The bundled Aspire CLI extracts a shared layout under ~/.aspire and then launches private binaries from that layout (for example aspire-managed and DCP). Today, flows such as aspire setup --force can rewrite that shared layout in place.

If one CLI instance is actively using the extracted layout while another instance runs aspire setup --force, the second instance can delete or replace files out from under the first. The resulting user-visible failure depends on timing and which file disappears first.

This appears to be broader than one specific error signature. Depending on timing, the failure can surface as missing files under ~/.aspire/managed, RPC connection failures, AppHost server startup failures, or CLR/bootstrap failures when the managed child process starts against an incomplete layout.

A simple repro with a bundled release install is:

while true; do ~/.aspire/bin/aspire setup --force; done

run concurrently with:

while true; do ~/.aspire/bin/aspire sdk dump; done

A few observations from local/container repros:

  • Parallel cold-start extraction did not reproduce the issue. Deleting the layout and launching many concurrent bundled commands succeeded, which suggests the current extraction lock is doing its writer/writer job.
  • Killing aspire setup --force mid-extract left a broken top-level layout state, but the next command re-extracted and succeeded. That stranded state self-heals.
  • The reproducible failure is live in-place mutation of the active shared layout while another process is using it.

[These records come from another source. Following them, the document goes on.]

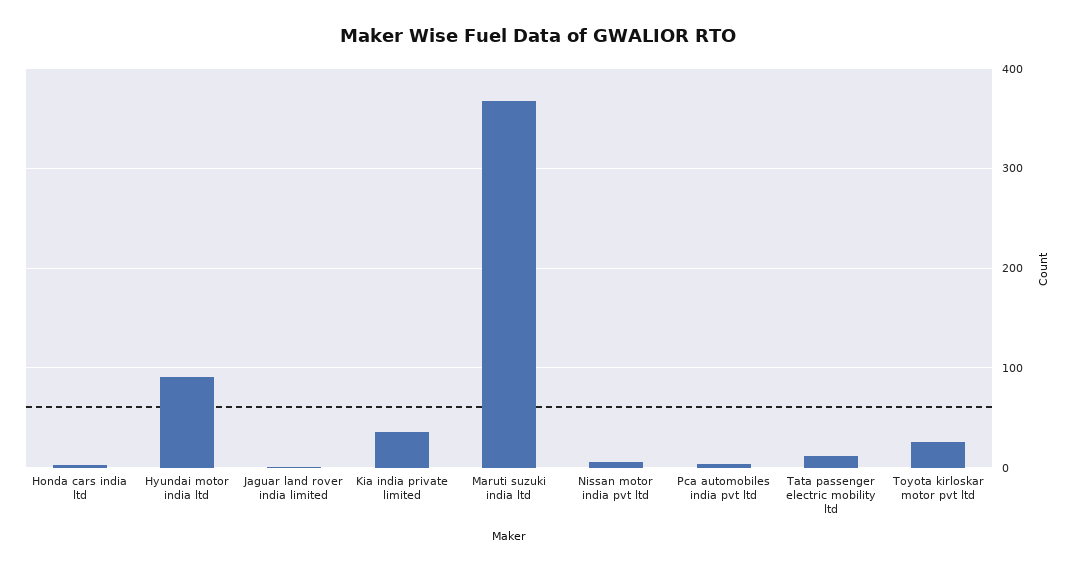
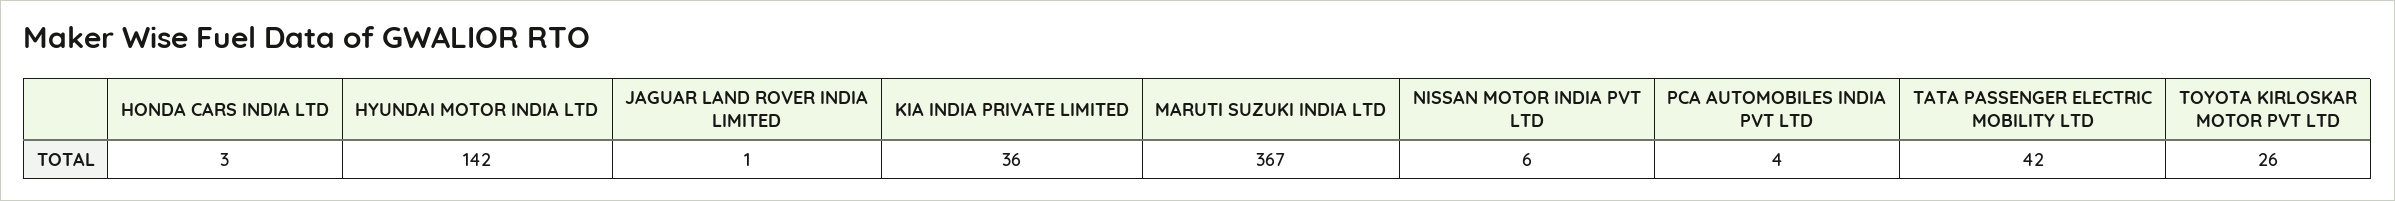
  {
    "Honda cars india ltd": 3,
-   "Hyundai motor india ltd": 90,
+   "Hyundai motor india ltd": 142,
    "Jaguar land rover india limited": 1,
    "Kia india private limited": 36,
    "Maruti suzuki india ltd": 367,
    "Nissan motor india pvt ltd": 6,
    "Pca automobiles india pvt ltd": 4,
-   "Tata passenger electric mobility ltd": 10,
+   "Tata passenger electric mobility ltd": 42,
    "Toyota kirloskar motor pvt ltd": 26
  }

So the deeper issue seems to be that the shared extracted layout is treated as mutable even while readers are active.

The expected behavior is that a bundled command should never observe a partially published or partially deleted shared layout. aspire setup --force should either wait until the layout is no longer in use, or publish a fully staged layout without exposing an in-between state to readers.

The likely direction is to stop mutating the live shared layout in place while another command may be using it. Staging plus a publish/use coordination model seems needed here.